Das Herz schlägt normalerweise 60 bis 80 mal pro Minute. Bei Belastung kann die Frequenz stark erhöht werden. Taktgeber ist der Sinusknoten an der Einmündung der oberen Hohlvene in den rechten Vorhof. Er unterliegt hormonellen und nervösen Einflüssen. Vom Sinusknoten breitet sich die Erregung des Herzens über die Vorhöfe zum AV-Knoten aus. Gleichzeitig kontrahieren sich die Vorhöfe. Vom AV-Knoten werden die Impulse auf schnellen Leitungsbahnen in beide Herzkammern weitergeleitet, so dass sich diese synchron und etwas nach den Vorhöfen kontrahieren.

Erkrankungen und deren Behandlung

Es gibt Rhythmusstörungen, die mit verlangsamter Herzfrequenz bis zum Herzstillstand oder fehlender Frequenzanpassung bei Belastungen einhergehen. Dabei handelt es sich um Erkrankungen des Sinusknotens (Sick Sinus Syndrom) oder Überleitungsstörungen der elektrischen Impulse auf die Herzkammern (atrio-ventrikular Block, AV-Block). Durch die langsame Herzfrequenz kommt es zu einer inadäquaten Pumpleistung mit Leistungsintoleranz, Schwindel, Bewusstlosigkeit und bei längerem Herzstillstand Hirnschlag und Tod. Medikamente, vor allem solche gegen schnelle Herzrhythmusstörungen, können die Überleitung oder die Funktion des Sinusknotens stören und sollten bei langsamer Herzfrequenz (Bradykardie) oder Pausen, wenn möglich abgesetzt werden. Langsame Herzrhythmusstörungen können mit einem Herzschrittmacher einfach und gut behandelt werden.

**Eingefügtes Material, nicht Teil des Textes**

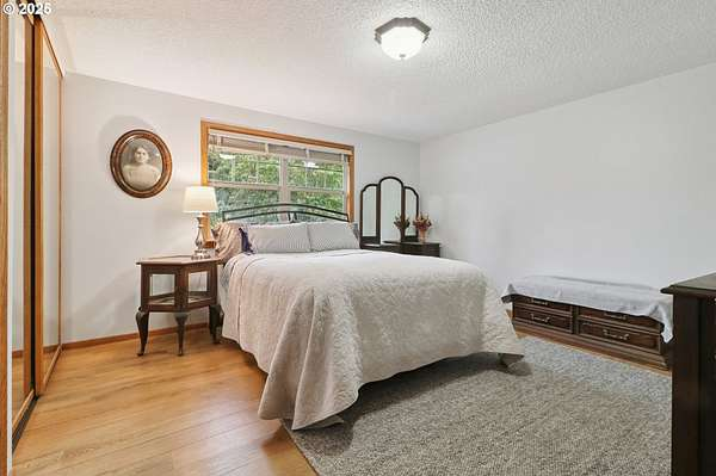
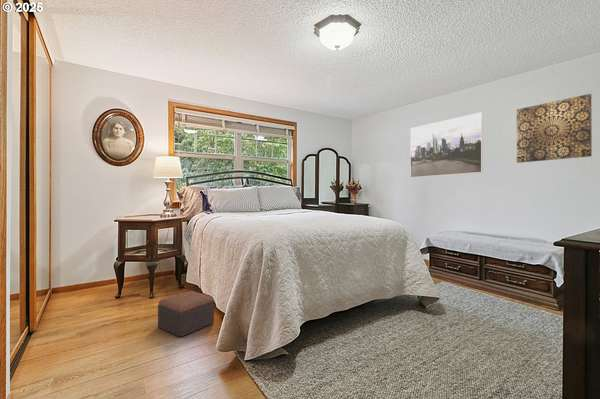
+ wall art [516,93,593,164]
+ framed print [409,111,484,179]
+ footstool [157,290,215,338]
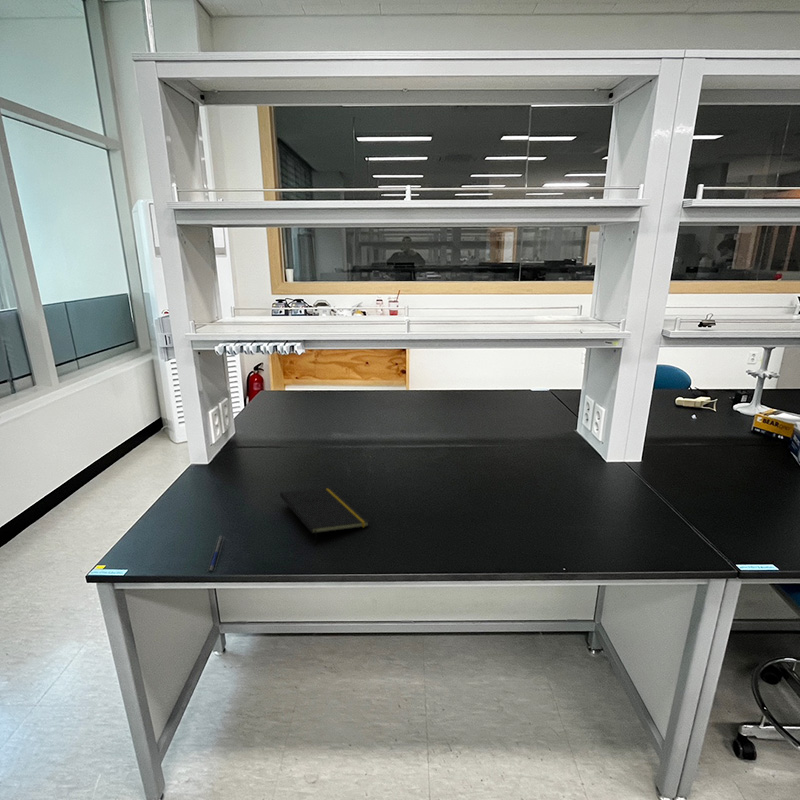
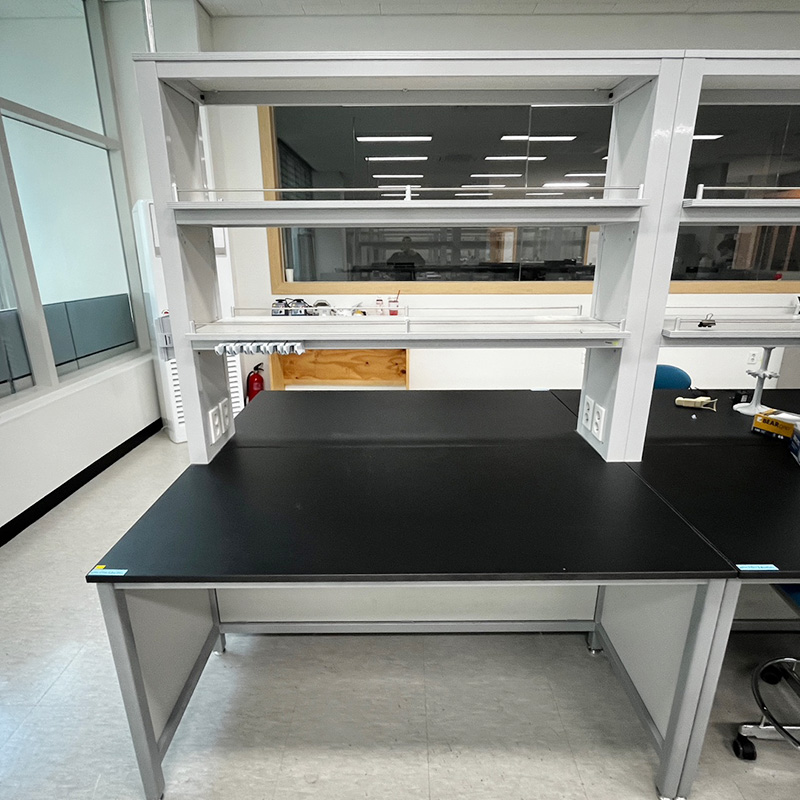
- pen [206,535,225,573]
- notepad [279,487,370,547]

Potentiell lebensgefährliche Rhythmusstörungen betreffen die Herzkammern und reichen von vielen aus der Kammer kommenden Extraschlägen über Salven und Kammertachykardien bis zum Kammerflimmern. Lebensgefährlich sind solche Rhythmusstörungen, weil sie in einem Kammerflimmern und somit funktionellen Herzstillstand enden können. Die einzige und lebensrettende Behandlung für ein Kammerflimmern ist der Elektroschock (Defibrillation), der innert kürzester Zeit erfolgen muss. Bei Erkrankungen, die mit dem Risiko des Auftretens einer Kammertachykardie oder eines Kammerflimmerns einhergehen, ist die Indikation zur Implantation eines Defibrillators gegeben. Implantierbare Defibrillatoren sind etwas grössere Geräte als die Herzschrittmacher und werden ebenfalls unterhalb des Schlüsselbeines unter die Haut implantiert. Über ein oder zwei Elektroden, die in der Herzkammer und im Vorhof platziert werden, kann das Gerät jeden Herzschlag überwachen und Extraschläge, Tachykardien und Kammerflimmern entdecken und nötigenfalls den lebensrettenden Elektroschock abgeben. Selbstverständlich haben diese Geräte auch alle Funktionen der normalen Herzschrittmacher.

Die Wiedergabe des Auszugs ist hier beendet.